Instructions to follow: Scan the listing and copy each line where the word "Genesis" is present.

Input records:
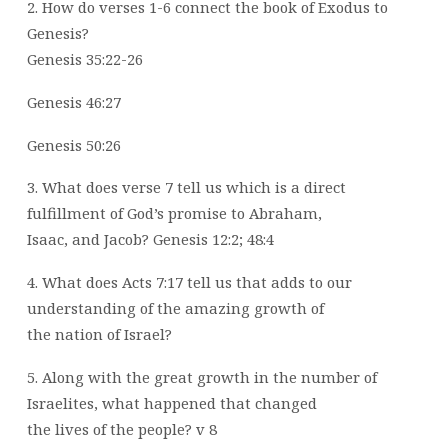
2. How do verses 1-6 connect the book of Exodus to
Genesis?
Genesis 35:22-26
Genesis 46:27
Genesis 50:26
3. What does verse 7 tell us which is a direct
fulfillment of God’s promise to Abraham,
Isaac, and Jacob? Genesis 12:2; 48:4
4. What does Acts 7:17 tell us that adds to our
understanding of the amazing growth of
the nation of Israel?
5. Along with the great growth in the number of
Israelites, what happened that changed
the lives of the people? v 8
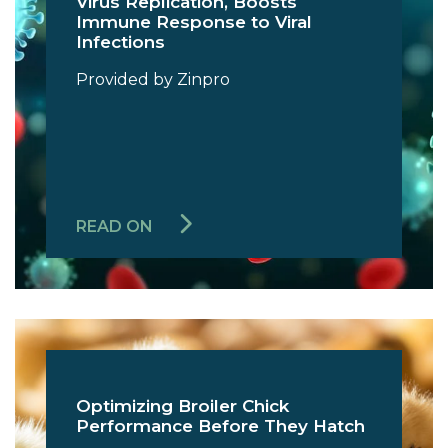
Virus Replication, Boosts
Immune Response to Viral
Infections
Provided by Zinpro
READ ON
Optimizing Broiler Chick
Performance Before They Hatch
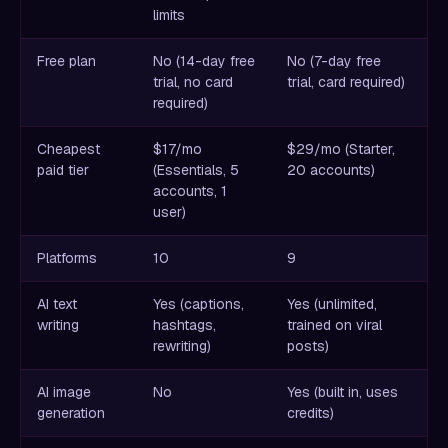
limits
Free plan
No (14-day free
No (7-day free
trial, no card
trial, card required)
required)
Cheapest
$17/mo
$29/mo (Starter,
paid tier
(Essentials, 5
20 accounts)
accounts, 1
user)
Platforms
10
9
AI text
Yes (captions,
Yes (unlimited,
writing
hashtags,
trained on viral
rewriting)
posts)
AI image
No
Yes (built in, uses
generation
credits)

Your solution:
Genesis?
Genesis 35:22-26
Genesis 46:27
Genesis 50:26
Isaac, and Jacob? Genesis 12:2; 48:4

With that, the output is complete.